First, prepare the data frame:

import pandas as pd
df = pd.DataFrame(X_test, columns = features_to_use)
df["group"] = group_test
df["label"] = y_test

Get the confusion matrix for Black Men and Black Women:

y_hat = model.predict(X_test)

cm2_men = confusion_matrix(y_test[(group_test == 2)& (df['SEX'] == 1.0)], y_hat[(group_test == 2)& (df['SEX'] == 1.0)])
cm2_women =confusion_matrix(y_test[(group_test == 2)& (df['SEX'] == 2.0)], y_hat[(group_test == 2)& (df['SEX'] == 2.0)])

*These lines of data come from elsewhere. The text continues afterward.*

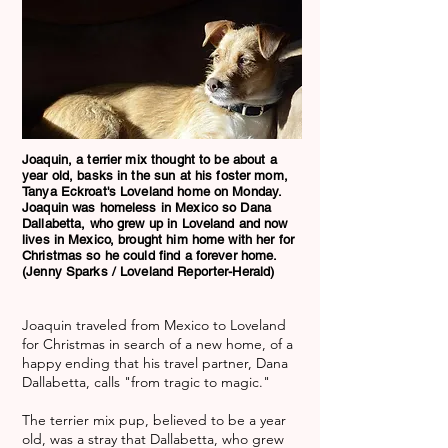
Joaquin, a terrier mix thought to be about a
year old, basks in the sun at his foster mom,
Tanya Eckroat's Loveland home on Monday.
Joaquin was homeless in Mexico so Dana
Dallabetta, who grew up in Loveland and now
lives in Mexico, brought him home with her for
Christmas so he could find a forever home.
(Jenny Sparks / Loveland Reporter-Herald)
Joaquin traveled from Mexico to Loveland
for Christmas in search of a new home, of a
happy ending that his travel partner, Dana
Dallabetta, calls "from tragic to magic."
The terrier mix pup, believed to be a year
old, was a stray that Dallabetta, who grew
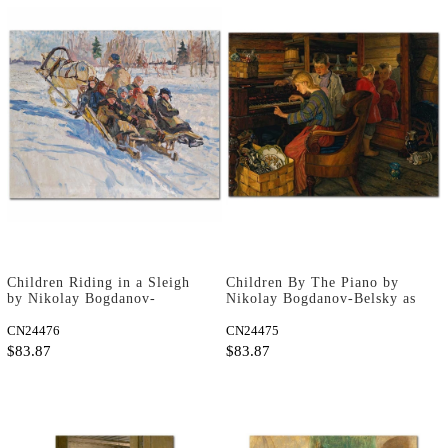
Children Riding in a Sleigh
Children By The Piano by
by Nikolay Bogdanov-
Nikolay Bogdanov-Belsky as
Belsky as Art Print
Art Print
CN24476
CN24475
$83.87
$83.87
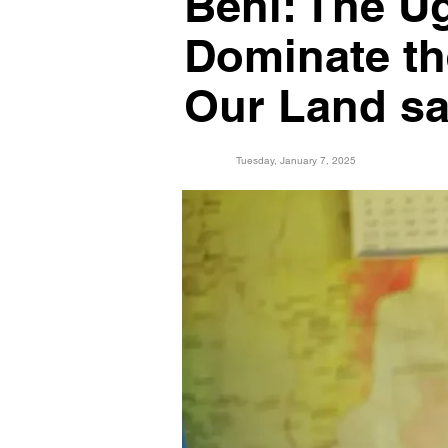
Beni: The U
Dominate th
Our Land sa
Tuesday, January 7, 2025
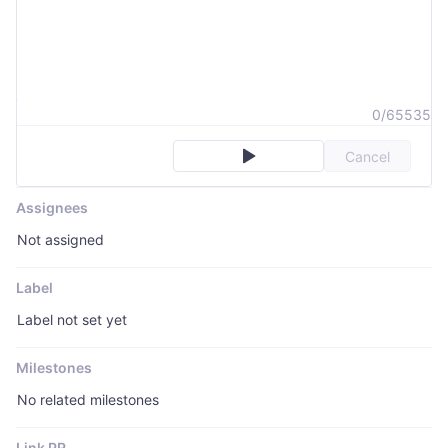
0/65535
Cancel
Assignees
Not assigned
Label
Label not set yet
Milestones
No related milestones
Link PR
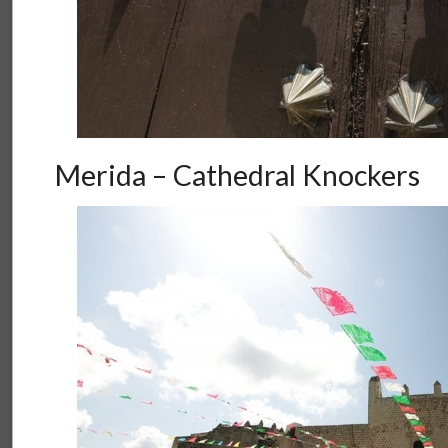
Merida – Cathedral Knockers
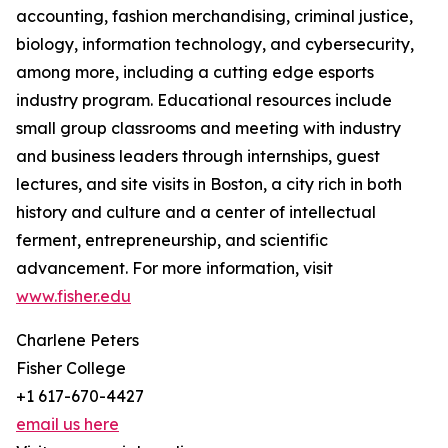
accounting, fashion merchandising, criminal justice,
biology, information technology, and cybersecurity,
among more, including a cutting edge esports
industry program. Educational resources include
small group classrooms and meeting with industry
and business leaders through internships, guest
lectures, and site visits in Boston, a city rich in both
history and culture and a center of intellectual
ferment, entrepreneurship, and scientific
advancement. For more information, visit
www.fisher.edu
Charlene Peters
Fisher College
+1 617-670-4427
email us here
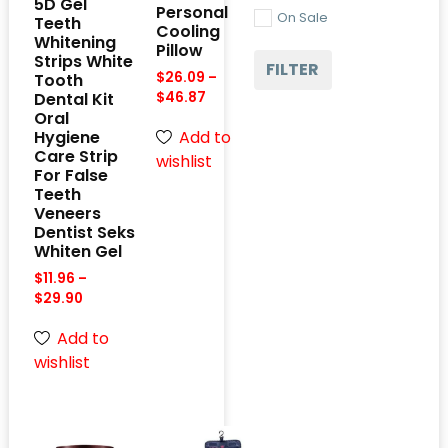
5D Gel
Personal
On Sale
Teeth
Cooling
Whitening
Pillow
Strips White
FILTER
$
26.09
–
Tooth
Dental Kit
$
46.87
Oral
Add to
Hygiene
Care Strip
wishlist
For False
Teeth
Veneers
Dentist Seks
Whiten Gel
$
11.96
–
$
29.90
Add to
wishlist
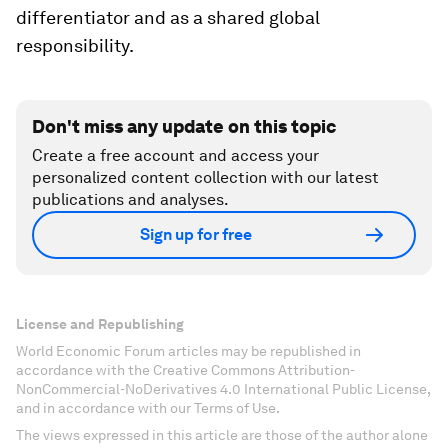
differentiator and as a shared global
responsibility.
Don't miss any update on this topic
Create a free account and access your
personalized content collection with our latest
publications and analyses.
Sign up for free
License and Republishing
World Economic Forum articles may be republished in
accordance with the Creative Commons Attribution-
NonCommercial-NoDerivatives 4.0 International Public License,
and in accordance with our Terms of Use.
The views expressed in this article are those of the author alone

print("Confusion matrix for Black Men:")
print(cm2_men)

print("Confusion matrix for Black Women:")
print(cm2_women)
Confusion matrix for Black Men:
[[513  83]
 [ 62 261]]
Confusion matrix for Black Women:
[[568 143]
 [ 76 339]]

Calculate and compare the FNR for Black Man and Black Women in my model:

FNR_black_men = cm2_men[1][0]/(cm2_men[1][0] + cm2_men[1][1])
FNR_black_women = cm2_women[1][0]/(cm2_women[1][0] + cm2_women[1][1])

print(f"The FNR for Black Men is {FNR_black_men}.")
print(f"The FNR for Black Women is {FNR_black_women}.")
The FNR for Black Men is 0.19195046439628483.
The FNR for Black Women is 0.18313253012048192.
Conclusion:

Based on the calculation, 19% of employeed Black men are misclassified as unemployeed, while 18% of employeed Black women are misclassified as unemployeed.

The FNR is for Black Women is approximately the same as it is for Black Man, which implies that employeed Black women are as likely to be misclassified as unemployeed as employeed Black men. There does not exist a gender bias among Black/African Americans.